Monday, November 22, 2010

Volume III, Book II, Chapters XVI - XVIII

XVI

Sweet intimate moment between Andrei and Kutuzov. Andrei tells Kutuzov he would rather be with the men that have a position with him, which Kutuzov understands. Kutuzov is deeply moved, and his eyes glisten with tears as he says they'll make the French eat horseflesh. The serenity goes back to reading his book as Andrei leaves - a French book, of course.

Andrei realizes that Kutuzov is the best person to be in his position because he knows who he is and what life is. "He won't have anything of his own. He won't invent, won't undertake anything...but he'll listen to everything, remember everything, put everything in its place, won't hinder anything useful or allow anything harmful. He understands that there is something stronger and more significant than his will - the inevitable course of events - and he's able to see them, able to understand their significance, and, in view of that significance, is able to renounce participating in those events, renounce his personal will and direct it elsewhere. And the main reason one believes in him...is that he's Russian; despite the Genlis novel and the French proverbs...."

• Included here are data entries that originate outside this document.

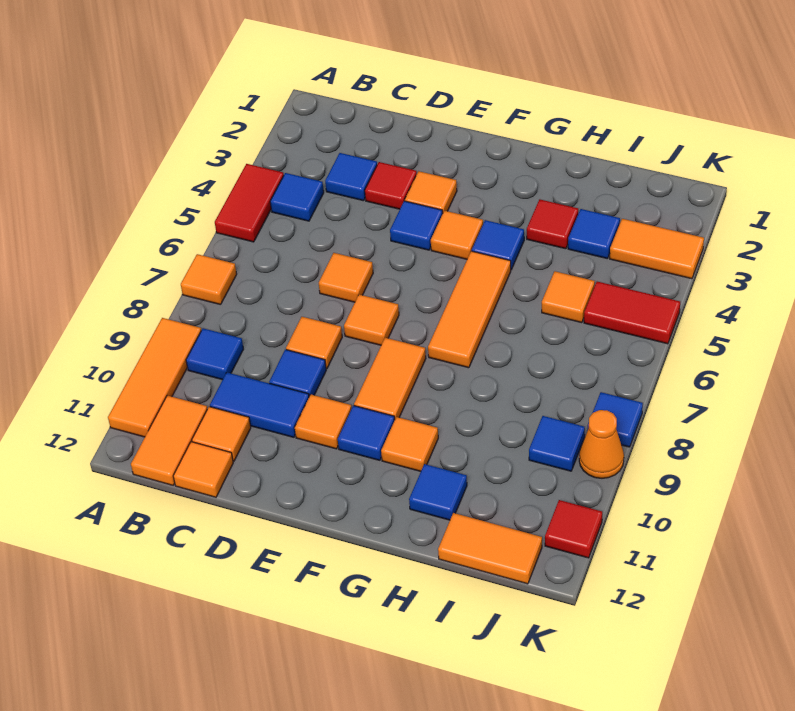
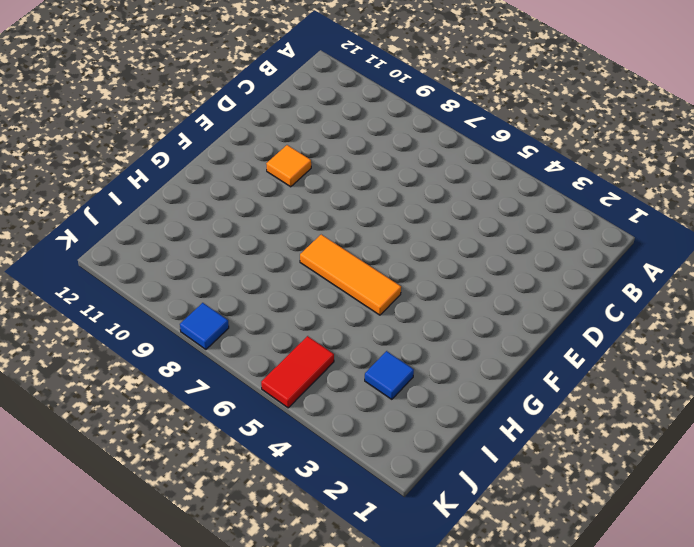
none -> red 1x2 tile [215,164,284,242]
none -> orange 1x1 tile [181,254,237,305]
none -> orange 1x3 tile [108,318,201,437]
none -> blue 1x1 tile [270,173,324,221]

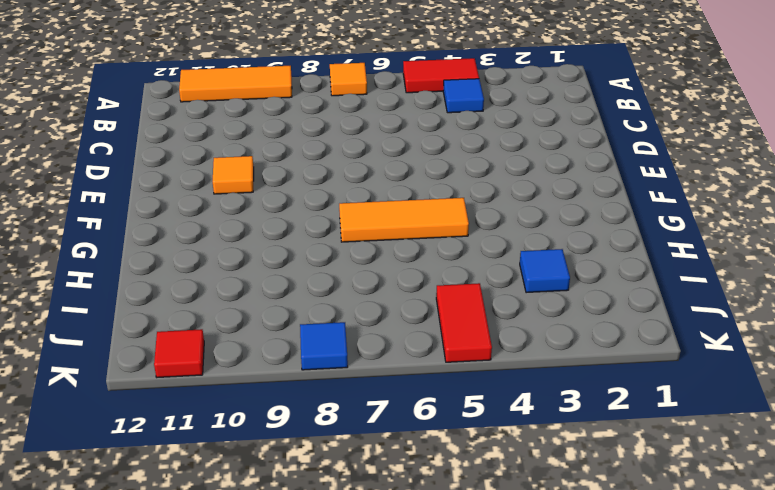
none -> blue 1x1 tile [186,328,243,380]
none -> orange 1x2 tile [131,395,207,485]
none -> blue 1x1 tile [325,153,377,201]
none -> blue 1x2 tile [210,373,309,437]

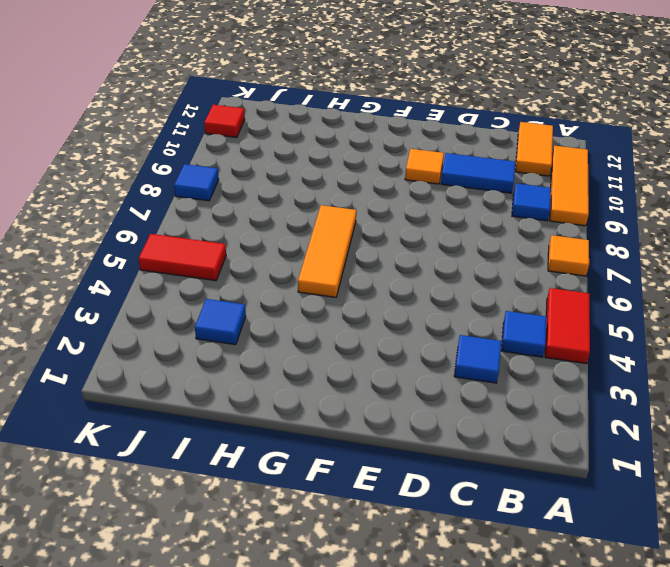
none -> orange 1x1 tile [192,407,251,461]
none -> orange 1x1 tile [173,442,233,497]
none -> red 1x1 tile [365,162,417,209]
none -> orange 1x1 tile [319,253,373,302]

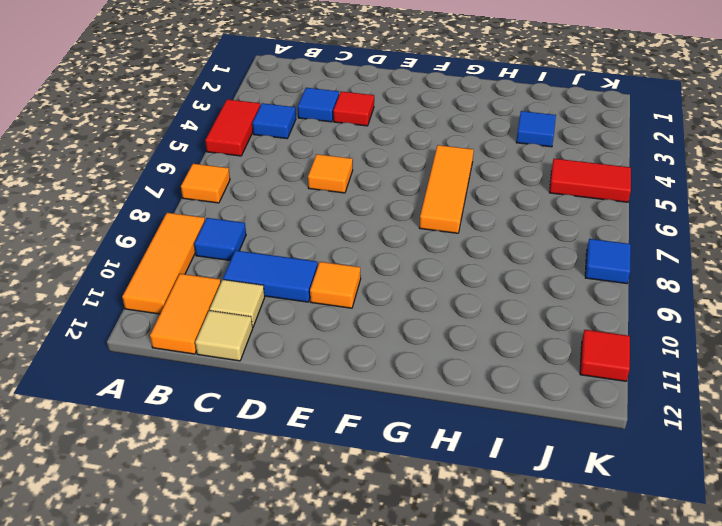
tan 1x1 tile [210,280,265,327] -> orange 1x1 tile [192,407,251,461]
tan 1x1 tile [195,311,253,361] -> orange 1x1 tile [173,442,233,497]
none -> orange 1x1 tile [286,317,342,369]
none -> blue 1x1 tile [269,350,326,396]
none -> orange 1x1 tile [405,171,457,213]
none -> blue 1x1 tile [390,201,443,250]

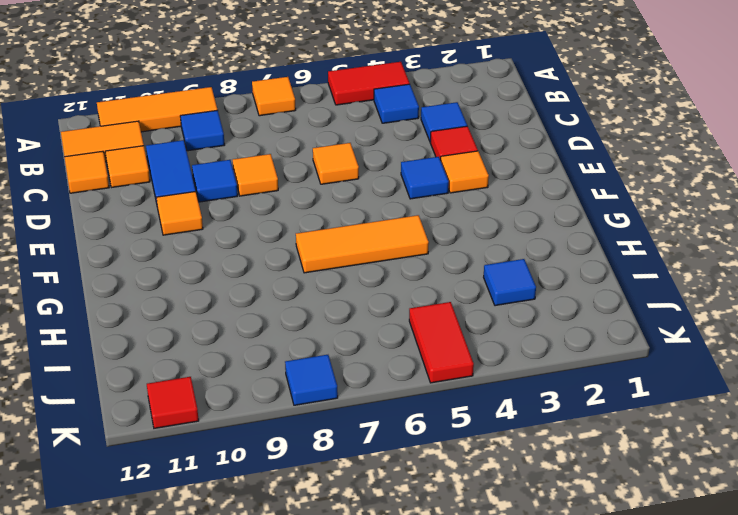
none -> orange 1x1 tile [344,295,399,345]
none -> orange 1x1 tile [431,211,483,259]
none -> orange 1x2 tile [354,338,426,420]
none -> blue 1x1 tile [338,406,395,460]

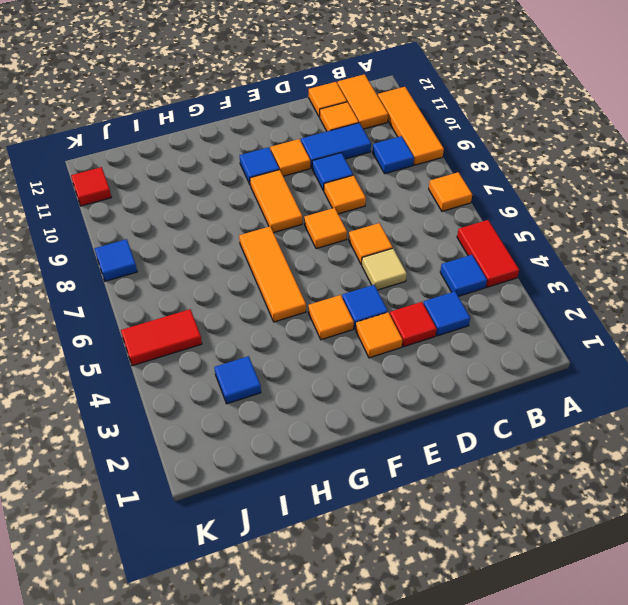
tan 1x1 tile [362,248,407,290] -> none
none -> blue 1x1 tile [472,220,524,269]
none -> orange 1x1 tile [381,417,438,471]
none -> red 1x1 tile [527,199,578,249]
none -> blue 1x1 tile [409,464,467,520]

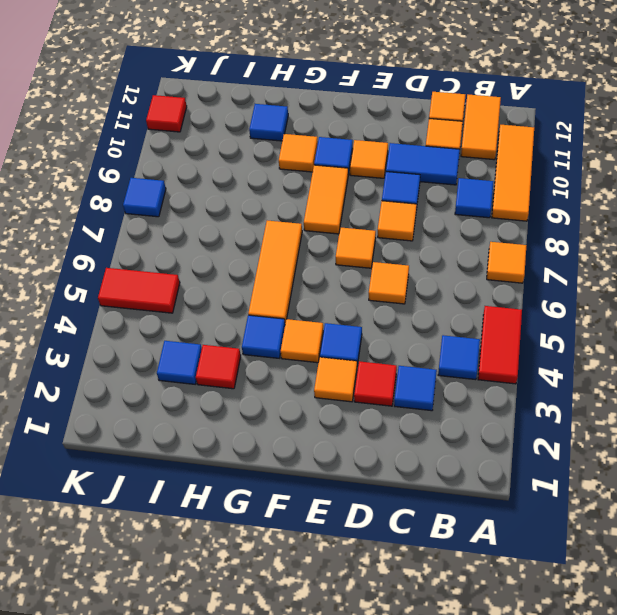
none -> orange 1x1 tile [542,271,595,323]
none -> orange 1x2 tile [438,513,542,584]
none -> orange 1x2 tile [610,219,704,279]
none -> blue 1x1 tile [529,416,585,471]

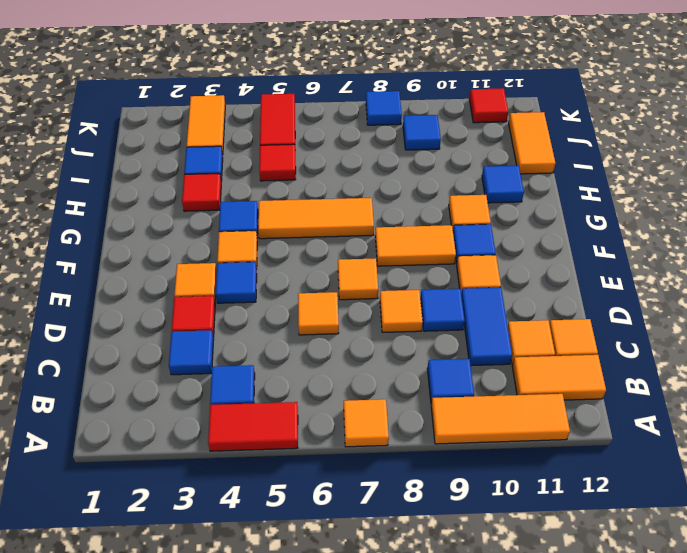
red 1x1 tile [259,144,296,181] -> orange 1x1 tile [542,271,595,323]
none -> orange 1x1 cone [579,410,624,478]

It's intimate between the two men; Kutuzov has known Andrei since he was a boy and respects his need to be with the troops. This determined outcome is something T comes back to again and again - that the men are just pawns in an outcome that has to happen. What is that, Calvinist? I don't know if I'd go so far as to call it religious, but there's a feeling that history is written in hindsight, and the men who are acting are just fulfilling it without realizing. For sure, especially with communication as it must have been in 1812, one man's orders were only as good as the thousands carrying them out hearing from others. Craziness. Now it's all computers

XVII

Gossip in the circles. Back in Moscow. Everyone's deserting, and the government officers have left. There's a rumor that count Rastopchin is not allowing people to leave Moscow. There is gossip about Pierre, that the regiment was costing him much, but that he would ride in front of it and let people look at him without a charge. Julie Drubetskoy's circle made fun of him that way, and they were a circle that fined people for speaking in French. Pierre comes in and they speak of the Rostov's, who are unable to sell their house. Pierre says they're waiting for the younger son to return to leave. Then there is the revelation that Marie Bolkonsky is back in Moscow, and is said to be smitten with Nikolai after he saved her (word travels fast!). At the end, someone tells her she should pay a fine for speaking in French, and it ends with her saying 'But how do you say it in Russian...?'

Brilliant chapter. Not only does it sum up a lot of information, it does it while relating the out-of-touch quality of the nobility, and their inability to even speak their native language. It's wild to me how bound up the Russians were with the French at this point - as if the aristocracy didn't even speak the same language. And though this was written in 1865, 40 years before the 05 revolution, and 52 before the big one, you can feel it stirring. Tolstoy was an aristocrat himself, but it's clear he holds no absolute love. That's another treatise, though...

XVIII

Pierre decides he must go into the army. He's met by his last remaining cousin, whom he has cared for since his father died. She's hysterical about leaving, and feels she must be taken to Petersburg to avoid Bonaparte's rule. He tells her the city is fine, and that's she's been misinformed. Pierre plays a game of patience and tells himself that if it comes out he'll join the army - he doesn't. He does, though, agree to sell an estate for a militia, as that's the only thing that can be done. He goes to a village to look at a hot-air balloon being launched to fight the enemy (we're way before planes, remember), and he sees the flogging of a Frenchman. He is beaten so badly that he begins to cry. Pierre is upset at the crowd's taunting the man, and gets angry. He leaves for the army immediately, and the further he goes toward the battle the lighter he feels. The chapter ends with this: "He now experienced a pleasant sense of awarneness that everything else that constitutes people's hapiness, the comforts of life, wealth, even life itself, is nonsense, which it is pleasant to throw away, in comparison with something...With what, Pierre could not account for himself, nor did he try to clarify to himself and for whom and for what he found it so particularly delightful to sacrifice everything. He was not concerned with what he wanted to sacrific it for, but the sacrificing itself constituted a new, joyful, feeling for him."

The brilliance of this book, one of the many, are characters coming upon life lessons - that's not original, but what is is the way they float in and out, changing. They are strong one moment, forgotten the next - elusive, and life changing at the same time. He also does those moments like the execution so well - crowd scenes, humanity, people displaying sometimes not their best selves. So great.